What the task requires: The data must be returned in full, with no character altered.

(Collected data entries)

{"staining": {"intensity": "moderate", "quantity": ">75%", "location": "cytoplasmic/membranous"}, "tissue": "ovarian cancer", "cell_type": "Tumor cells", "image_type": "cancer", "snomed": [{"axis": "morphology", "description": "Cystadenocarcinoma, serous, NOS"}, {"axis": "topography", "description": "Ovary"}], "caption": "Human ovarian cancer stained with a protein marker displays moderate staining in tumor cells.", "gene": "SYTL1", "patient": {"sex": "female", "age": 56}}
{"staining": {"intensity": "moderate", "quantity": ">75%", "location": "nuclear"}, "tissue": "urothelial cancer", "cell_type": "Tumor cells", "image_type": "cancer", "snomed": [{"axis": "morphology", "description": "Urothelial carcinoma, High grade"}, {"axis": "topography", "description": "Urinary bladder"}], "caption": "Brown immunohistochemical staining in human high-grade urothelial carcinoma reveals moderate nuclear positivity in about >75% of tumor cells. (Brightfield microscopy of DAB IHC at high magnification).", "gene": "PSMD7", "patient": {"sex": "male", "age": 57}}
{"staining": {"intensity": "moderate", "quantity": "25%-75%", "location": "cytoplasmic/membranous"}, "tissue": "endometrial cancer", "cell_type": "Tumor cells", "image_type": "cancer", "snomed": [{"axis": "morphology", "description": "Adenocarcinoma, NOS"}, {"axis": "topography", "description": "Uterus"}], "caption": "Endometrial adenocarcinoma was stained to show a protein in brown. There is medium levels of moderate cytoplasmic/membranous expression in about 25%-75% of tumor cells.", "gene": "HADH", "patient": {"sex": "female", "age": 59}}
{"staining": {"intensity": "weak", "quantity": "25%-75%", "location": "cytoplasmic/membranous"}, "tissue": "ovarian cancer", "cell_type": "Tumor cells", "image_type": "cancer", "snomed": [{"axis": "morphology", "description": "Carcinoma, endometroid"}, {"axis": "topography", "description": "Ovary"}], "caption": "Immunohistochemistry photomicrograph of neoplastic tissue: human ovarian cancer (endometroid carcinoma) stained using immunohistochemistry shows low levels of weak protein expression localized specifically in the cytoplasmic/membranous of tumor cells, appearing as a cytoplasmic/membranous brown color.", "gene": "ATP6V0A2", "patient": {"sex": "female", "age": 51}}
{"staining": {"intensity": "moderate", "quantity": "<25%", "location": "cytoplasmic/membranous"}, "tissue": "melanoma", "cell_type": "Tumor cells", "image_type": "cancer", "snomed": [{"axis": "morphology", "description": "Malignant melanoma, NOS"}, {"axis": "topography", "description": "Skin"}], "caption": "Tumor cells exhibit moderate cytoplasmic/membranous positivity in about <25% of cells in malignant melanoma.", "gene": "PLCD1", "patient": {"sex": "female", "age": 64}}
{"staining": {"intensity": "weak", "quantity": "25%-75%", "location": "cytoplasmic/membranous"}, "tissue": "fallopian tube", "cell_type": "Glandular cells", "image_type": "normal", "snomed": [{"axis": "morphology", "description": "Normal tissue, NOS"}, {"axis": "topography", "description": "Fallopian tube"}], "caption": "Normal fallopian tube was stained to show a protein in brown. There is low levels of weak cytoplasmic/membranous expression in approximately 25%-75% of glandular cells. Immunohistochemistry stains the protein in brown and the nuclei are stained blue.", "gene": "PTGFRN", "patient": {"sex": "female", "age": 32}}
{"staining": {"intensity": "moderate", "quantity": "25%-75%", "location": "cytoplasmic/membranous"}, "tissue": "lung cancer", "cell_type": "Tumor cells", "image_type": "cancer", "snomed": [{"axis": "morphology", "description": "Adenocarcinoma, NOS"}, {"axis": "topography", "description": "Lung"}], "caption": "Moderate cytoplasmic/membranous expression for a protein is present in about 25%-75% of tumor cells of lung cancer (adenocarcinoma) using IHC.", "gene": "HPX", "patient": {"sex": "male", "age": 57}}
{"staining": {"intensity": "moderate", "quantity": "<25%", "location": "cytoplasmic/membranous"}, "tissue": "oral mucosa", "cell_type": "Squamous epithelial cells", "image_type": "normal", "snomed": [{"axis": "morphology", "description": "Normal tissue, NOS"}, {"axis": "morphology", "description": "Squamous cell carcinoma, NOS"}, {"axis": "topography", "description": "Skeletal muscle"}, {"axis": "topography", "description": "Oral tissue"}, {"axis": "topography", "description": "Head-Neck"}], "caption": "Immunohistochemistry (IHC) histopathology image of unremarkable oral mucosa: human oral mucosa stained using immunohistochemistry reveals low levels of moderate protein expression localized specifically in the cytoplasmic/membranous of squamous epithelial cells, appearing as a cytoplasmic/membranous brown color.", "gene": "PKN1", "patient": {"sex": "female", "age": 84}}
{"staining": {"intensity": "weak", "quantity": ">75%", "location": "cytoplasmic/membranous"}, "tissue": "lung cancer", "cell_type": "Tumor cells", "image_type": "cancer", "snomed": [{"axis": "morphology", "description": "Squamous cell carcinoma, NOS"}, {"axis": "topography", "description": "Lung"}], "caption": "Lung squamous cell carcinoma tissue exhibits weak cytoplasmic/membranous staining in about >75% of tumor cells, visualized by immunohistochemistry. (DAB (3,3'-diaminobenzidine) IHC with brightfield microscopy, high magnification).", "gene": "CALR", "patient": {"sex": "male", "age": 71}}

Solution:
{"staining": {"intensity": "moderate", "quantity": ">75%", "location": "cytoplasmic/membranous"}, "tissue": "ovarian cancer", "cell_type": "Tumor cells", "image_type": "cancer", "snomed": [{"axis": "morphology", "description": "Cystadenocarcinoma, serous, NOS"}, {"axis": "topography", "description": "Ovary"}], "caption": "Human ovarian cancer stained with a protein marker displays moderate staining in tumor cells.", "gene": "SYTL1", "patient": {"sex": "female", "age": 56}}
{"staining": {"intensity": "moderate", "quantity": ">75%", "location": "nuclear"}, "tissue": "urothelial cancer", "cell_type": "Tumor cells", "image_type": "cancer", "snomed": [{"axis": "morphology", "description": "Urothelial carcinoma, High grade"}, {"axis": "topography", "description": "Urinary bladder"}], "caption": "Brown immunohistochemical staining in human high-grade urothelial carcinoma reveals moderate nuclear positivity in about >75% of tumor cells. (Brightfield microscopy of DAB IHC at high magnification).", "gene": "PSMD7", "patient": {"sex": "male", "age": 57}}
{"staining": {"intensity": "moderate", "quantity": "25%-75%", "location": "cytoplasmic/membranous"}, "tissue": "endometrial cancer", "cell_type": "Tumor cells", "image_type": "cancer", "snomed": [{"axis": "morphology", "description": "Adenocarcinoma, NOS"}, {"axis": "topography", "description": "Uterus"}], "caption": "Endometrial adenocarcinoma was stained to show a protein in brown. There is medium levels of moderate cytoplasmic/membranous expression in about 25%-75% of tumor cells.", "gene": "HADH", "patient": {"sex": "female", "age": 59}}
{"staining": {"intensity": "weak", "quantity": "25%-75%", "location": "cytoplasmic/membranous"}, "tissue": "ovarian cancer", "cell_type": "Tumor cells", "image_type": "cancer", "snomed": [{"axis": "morphology", "description": "Carcinoma, endometroid"}, {"axis": "topography", "description": "Ovary"}], "caption": "Immunohistochemistry photomicrograph of neoplastic tissue: human ovarian cancer (endometroid carcinoma) stained using immunohistochemistry shows low levels of weak protein expression localized specifically in the cytoplasmic/membranous of tumor cells, appearing as a cytoplasmic/membranous brown color.", "gene": "ATP6V0A2", "patient": {"sex": "female", "age": 51}}
{"staining": {"intensity": "moderate", "quantity": "<25%", "location": "cytoplasmic/membranous"}, "tissue": "melanoma", "cell_type": "Tumor cells", "image_type": "cancer", "snomed": [{"axis": "morphology", "description": "Malignant melanoma, NOS"}, {"axis": "topography", "description": "Skin"}], "caption": "Tumor cells exhibit moderate cytoplasmic/membranous positivity in about <25% of cells in malignant melanoma.", "gene": "PLCD1", "patient": {"sex": "female", "age": 64}}
{"staining": {"intensity": "weak", "quantity": "25%-75%", "location": "cytoplasmic/membranous"}, "tissue": "fallopian tube", "cell_type": "Glandular cells", "image_type": "normal", "snomed": [{"axis": "morphology", "description": "Normal tissue, NOS"}, {"axis": "topography", "description": "Fallopian tube"}], "caption": "Normal fallopian tube was stained to show a protein in brown. There is low levels of weak cytoplasmic/membranous expression in approximately 25%-75% of glandular cells. Immunohistochemistry stains the protein in brown and the nuclei are stained blue.", "gene": "PTGFRN", "patient": {"sex": "female", "age": 32}}
{"staining": {"intensity": "moderate", "quantity": "25%-75%", "location": "cytoplasmic/membranous"}, "tissue": "lung cancer", "cell_type": "Tumor cells", "image_type": "cancer", "snomed": [{"axis": "morphology", "description": "Adenocarcinoma, NOS"}, {"axis": "topography", "description": "Lung"}], "caption": "Moderate cytoplasmic/membranous expression for a protein is present in about 25%-75% of tumor cells of lung cancer (adenocarcinoma) using IHC.", "gene": "HPX", "patient": {"sex": "male", "age": 57}}
{"staining": {"intensity": "moderate", "quantity": "<25%", "location": "cytoplasmic/membranous"}, "tissue": "oral mucosa", "cell_type": "Squamous epithelial cells", "image_type": "normal", "snomed": [{"axis": "morphology", "description": "Normal tissue, NOS"}, {"axis": "morphology", "description": "Squamous cell carcinoma, NOS"}, {"axis": "topography", "description": "Skeletal muscle"}, {"axis": "topography", "description": "Oral tissue"}, {"axis": "topography", "description": "Head-Neck"}], "caption": "Immunohistochemistry (IHC) histopathology image of unremarkable oral mucosa: human oral mucosa stained using immunohistochemistry reveals low levels of moderate protein expression localized specifically in the cytoplasmic/membranous of squamous epithelial cells, appearing as a cytoplasmic/membranous brown color.", "gene": "PKN1", "patient": {"sex": "female", "age": 84}}
{"staining": {"intensity": "weak", "quantity": ">75%", "location": "cytoplasmic/membranous"}, "tissue": "lung cancer", "cell_type": "Tumor cells", "image_type": "cancer", "snomed": [{"axis": "morphology", "description": "Squamous cell carcinoma, NOS"}, {"axis": "topography", "description": "Lung"}], "caption": "Lung squamous cell carcinoma tissue exhibits weak cytoplasmic/membranous staining in about >75% of tumor cells, visualized by immunohistochemistry. (DAB (3,3'-diaminobenzidine) IHC with brightfield microscopy, high magnification).", "gene": "CALR", "patient": {"sex": "male", "age": 71}}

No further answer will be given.